*DIRECTIONS FOR THIS TASK*:
Restate word for word every entry that appears below, skipping its pictures.

---------- GIVEN DATA ----------

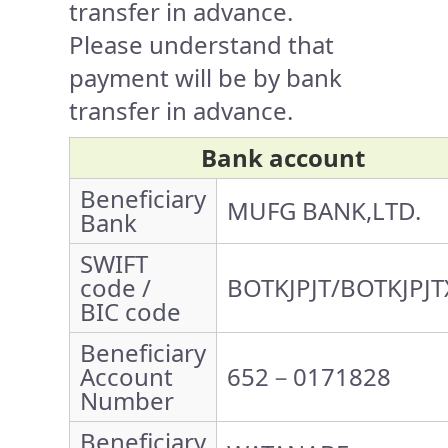
transfer in advance.
Please understand that
payment will be by bank
transfer in advance.
Bank account
Beneficiary
MUFG BANK,LTD.
Bank
SWIFT
code /
BOTKJPJT/BOTKJPJT
BIC code
Beneficiary
Account
652－0171828
Number
Beneficiary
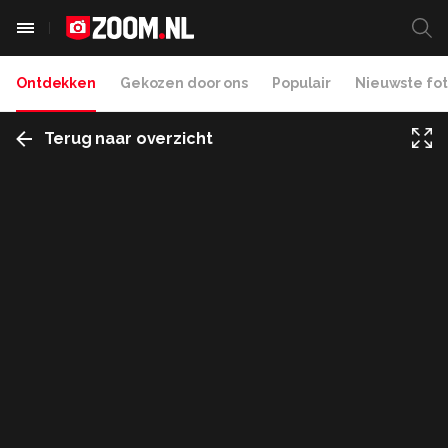
Ontdekken
Gekozen door ons
Populair
Nieuwste fot
Terug naar overzicht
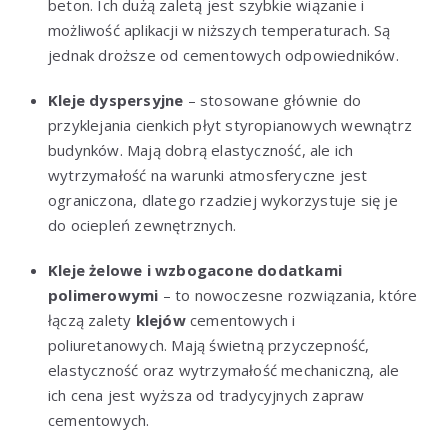
beton. Ich dużą zaletą jest szybkie wiązanie i
możliwość aplikacji w niższych temperaturach. Są
jednak droższe od cementowych odpowiedników.
Kleje dyspersyjne
– stosowane głównie do
przyklejania cienkich płyt styropianowych wewnątrz
budynków. Mają dobrą elastyczność, ale ich
wytrzymałość na warunki atmosferyczne jest
ograniczona, dlatego rzadziej wykorzystuje się je
do ociepleń zewnętrznych.
Kleje żelowe i wzbogacone dodatkami
polimerowymi
– to nowoczesne rozwiązania, które
łączą zalety
klejów
cementowych i
poliuretanowych. Mają świetną przyczepność,
elastyczność oraz wytrzymałość mechaniczną, ale
ich cena jest wyższa od tradycyjnych zapraw
cementowych.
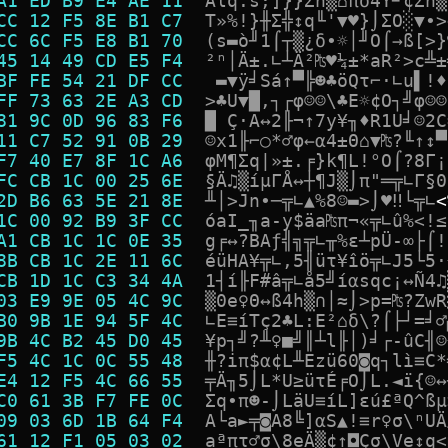
A1 ED B9 E4 AE 11  
Ä
l
q
.
s
;
]
}
}
Σ
h
▒
⌂
π
δ
4
Y
╜
¢
Σ
h
▒
CC 12 F5 8E B1 C7  
T
»
%
!
}
╫
Σ
╬
↕
q
╙
'
▼
♥
}
⌡
Σ
O
░
▼
∙
>
CC 6C F5 E8 B1 70  
(
s
▬
ò
╜
1
⌠
┬
▒
¿
δ
∙
☼
│
╜
O
⌠
→
ß
[
>
}
45 14 49 CD E5 F4  
²
ⁿ
│
Ä
±
.
∟
┴
Ä
²
₧
♥
¼
±
*
a
R
²
>
c
╩
±
BF FE 54 21 DF CC  
▬
▼
ÿ
╛
S
á
↑
▀
╠
☻
♣
ö
Q
τ
⌐
·
∟
u
▌
!
♦
FF 73 63 2E A3 CD  
>
♣
U
▼
█
,
┐
┌
φ
☺
☺
\
♣
E
☼
¢
O
┐
╝
φ
☺
☺
81 9C 0D 96 83 F6  
█
Ç
·
A
↔
2
╟
¬
↑
7
y
¥
╖
♦
R
1
U
╛
☺
2
C
11 C7 52 91 0B 29  
☺
x
1
╟
⌐
○
*
♂
φ
←
α
4
±
Θ
⌂
▼
₧
?
╙
↑
↕
▀
F7 40 E7 8F 1C A6  
φ
M
¶
Σ
q
|
»
±
.
╒
}
k
¶
L
!
°
O
⌠
?
8
Γ
¡
FC CB 1C 00 25 6E  
§
Ä
♫
▒
í
µ
Γ
Å
↔
┼
¶
J
▒
⌡
π
"
═
╦
∟
Γ
§
0
2D B6 63 5E 21 8E  
╨
│
>
J
n
∙
─
╦
∟
▲
%
8
☺
▬
>
⌡
♥
‼
└
╦
∟
<
1C 00 92 B9 3F CC  
ó
a
I
_
╖
a
-
y
$
ä
a
₧
π
¬
«
╦
∟
û
%
<
!
≤
A1 CB 1C 1C 0E 35  
g
╒
↔
?
B
A
ƒ
╣
╗
╦
∟
╥
%
ε
┴
p
Ü
-
∞
├
⌠
!
8B CB 1C 2E 11 6C  
é
ü
H
A
¥
╦
∟
,
5
╢
ü
τ
¥
î
ö
╦
∟
J
5
└
5
·
CB 1D 1C C3 34 4A  
1
┤
í
╟
F
#
â
╦
∟
å
5
╝
í
α
s
q
c
¡
↔
Ñ
4
♫
03 E9 9E 05 4C 9C  
▒
0
e
♀
Θ
↔
ß
4
h
▒
∩
│
≈
⌡
>
p
=
₧
?
Z
w
R
B0 9B 1E 94 5F 4C  
∟
E
≡
í
T
ç
2
♣
L
:
E
²
⌂
δ
\
?
⌠
├
┘
=
╛
♂
9B 4C B2 45 D0 45  
¥
p
┐
╝
?
╨
♀
■
╝
║
┴
l
╟
│
)
╛
┌
-
û
C
╢
☺
F5 4C 1C 0C 55 48  
╫
?
i
π
$
α
¢
L
╨
E
z
ü
6
0
◙
q
┐
l
ì
≡
C
*
E4 12 F5 4C 66 55  
╤
Ä
╖
5
⌡
L
*
U
≥
ü
τ
É
╒
O
⌡
L
.
◄
ï
{
☺
↔
C0 61 3B F7 FE 0C  
Σ
q
•
π
☻
-
⌡
L
ä
U
≡
í
L
]
ε
ú
£
ª
Q
^
ß
µ
09 03 6D 1B 64 F4  
A
└
a
►
╤
◙
A
8
╚
]
α
S
▲
!
≡
r
♀
σ
\
ⁿ
U
Ä
61 12 F1 05 03 02  
a
ª
π
τ
♂
σ
\
8
e
Ä
▒
¢
↑
◘
Ç
σ
\
V
e
↕
q
<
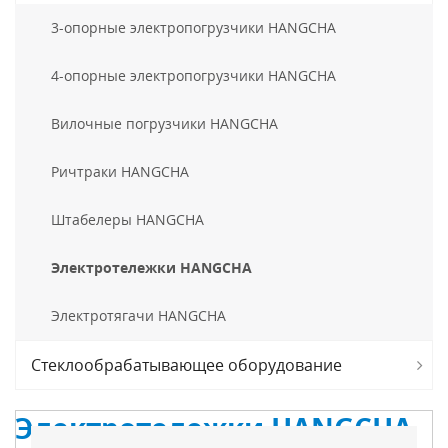
3-опорные электропогрузчики HANGCHA
4-опорные электропогрузчики HANGCHA
Вилочные погрузчики HANGCHA
Ричтраки HANGCHA
Штабелеры HANGCHA
Электротележки HANGCHA
Электротягачи HANGCHA
Стеклообрабатывающее оборудование
Электротележки HANGCHA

----------

*SOLUTION FOR THIS PROBLEM*:
transfer in advance.
Please understand that
payment will be by bank
transfer in advance.
Bank account
Beneficiary
MUFG BANK,LTD.
Bank
SWIFT
code /
BOTKJPJT/BOTKJPJT
BIC code
Beneficiary
Account
652－0171828
Number
Beneficiary
Ontdekken
Gekozen door ons
Populair
Nieuwste fot
Terug naar overzicht
beton. Ich dużą zaletą jest szybkie wiązanie i
możliwość aplikacji w niższych temperaturach. Są
jednak droższe od cementowych odpowiedników.
Kleje dyspersyjne
– stosowane głównie do
przyklejania cienkich płyt styropianowych wewnątrz
budynków. Mają dobrą elastyczność, ale ich
wytrzymałość na warunki atmosferyczne jest
ograniczona, dlatego rzadziej wykorzystuje się je
do ociepleń zewnętrznych.
Kleje żelowe i wzbogacone dodatkami
polimerowymi
– to nowoczesne rozwiązania, które
łączą zalety
klejów
cementowych i
poliuretanowych. Mają świetną przyczepność,
elastyczność oraz wytrzymałość mechaniczną, ale
ich cena jest wyższa od tradycyjnych zapraw
cementowych.
A1 ED B9 E4 AE 11  
Ä
l
q
.
s
;
]
}
}
Σ
h
▒
⌂
π
δ
4
Y
╜
¢
Σ
h
▒
CC 12 F5 8E B1 C7  
T
»
%
!
}
╫
Σ
╬
↕
q
╙
'
▼
♥
}
⌡
Σ
O
░
▼
∙
>
CC 6C F5 E8 B1 70  
(
s
▬
ò
╜
1
⌠
┬
▒
¿
δ
∙
☼
│
╜
O
⌠
→
ß
[
>
}
45 14 49 CD E5 F4  
²
ⁿ
│
Ä
±
.
∟
┴
Ä
²
₧
♥
¼
±
*
a
R
²
>
c
╩
±
BF FE 54 21 DF CC  
▬
▼
ÿ
╛
S
á
↑
▀
╠
☻
♣
ö
Q
τ
⌐
·
∟
u
▌
!
♦
FF 73 63 2E A3 CD  
>
♣
U
▼
█
,
┐
┌
φ
☺
☺
\
♣
E
☼
¢
O
┐
╝
φ
☺
☺
81 9C 0D 96 83 F6  
█
Ç
·
A
↔
2
╟
¬
↑
7
y
¥
╖
♦
R
1
U
╛
☺
2
C
11 C7 52 91 0B 29  
☺
x
1
╟
⌐
○
*
♂
φ
←
α
4
±
Θ
⌂
▼
₧
?
╙
↑
↕
▀
F7 40 E7 8F 1C A6  
φ
M
¶
Σ
q
|
»
±
.
╒
}
k
¶
L
!
°
O
⌠
?
8
Γ
¡
FC CB 1C 00 25 6E  
§
Ä
♫
▒
í
µ
Γ
Å
↔
┼
¶
J
▒
⌡
π
"
═
╦
∟
Γ
§
0
2D B6 63 5E 21 8E  
╨
│
>
J
n
∙
─
╦
∟
▲
%
8
☺
▬
>
⌡
♥
‼
└
╦
∟
<
1C 00 92 B9 3F CC  
ó
a
I
_
╖
a
-
y
$
ä
a
₧
π
¬
«
╦
∟
û
%
<
!
≤
A1 CB 1C 1C 0E 35  
g
╒
↔
?
B
A
ƒ
╣
╗
╦
∟
╥
%
ε
┴
p
Ü
-
∞
├
⌠
!
8B CB 1C 2E 11 6C  
é
ü
H
A
¥
╦
∟
,
5
╢
ü
τ
¥
î
ö
╦
∟
J
5
└
5
·
CB 1D 1C C3 34 4A  
1
┤
í
╟
F
#
â
╦
∟
å
5
╝
í
α
s
q
c
¡
↔
Ñ
4
♫
03 E9 9E 05 4C 9C  
▒
0
e
♀
Θ
↔
ß
4
h
▒
∩
│
≈
⌡
>
p
=
₧
?
Z
w
R
B0 9B 1E 94 5F 4C  
∟
E
≡
í
T
ç
2
♣
L
:
E
²
⌂
δ
\
?
⌠
├
┘
=
╛
♂
9B 4C B2 45 D0 45  
¥
p
┐
╝
?
╨
♀
■
╝
║
┴
l
╟
│
)
╛
┌
-
û
C
╢
☺
F5 4C 1C 0C 55 48  
╫
?
i
π
$
α
¢
L
╨
E
z
ü
6
0
◙
q
┐
l
ì
≡
C
*
E4 12 F5 4C 66 55  
╤
Ä
╖
5
⌡
L
*
U
≥
ü
τ
É
╒
O
⌡
L
.
◄
ï
{
☺
↔
C0 61 3B F7 FE 0C  
Σ
q
•
π
☻
-
⌡
L
ä
U
≡
í
L
]
ε
ú
£
ª
Q
^
ß
µ
09 03 6D 1B 64 F4  
A
└
a
►
╤
◙
A
8
╚
]
α
S
▲
!
≡
r
♀
σ
\
ⁿ
U
Ä
61 12 F1 05 03 02  
a
ª
π
τ
♂
σ
\
8
e
Ä
▒
¢
↑
◘
Ç
σ
\
V
e
↕
q
<
3-опорные электропогрузчики HANGCHA
4-опорные электропогрузчики HANGCHA
Вилочные погрузчики HANGCHA
Ричтраки HANGCHA
Штабелеры HANGCHA
Электротележки HANGCHA
Электротягачи HANGCHA
Стеклообрабатывающее оборудование
Электротележки HANGCHA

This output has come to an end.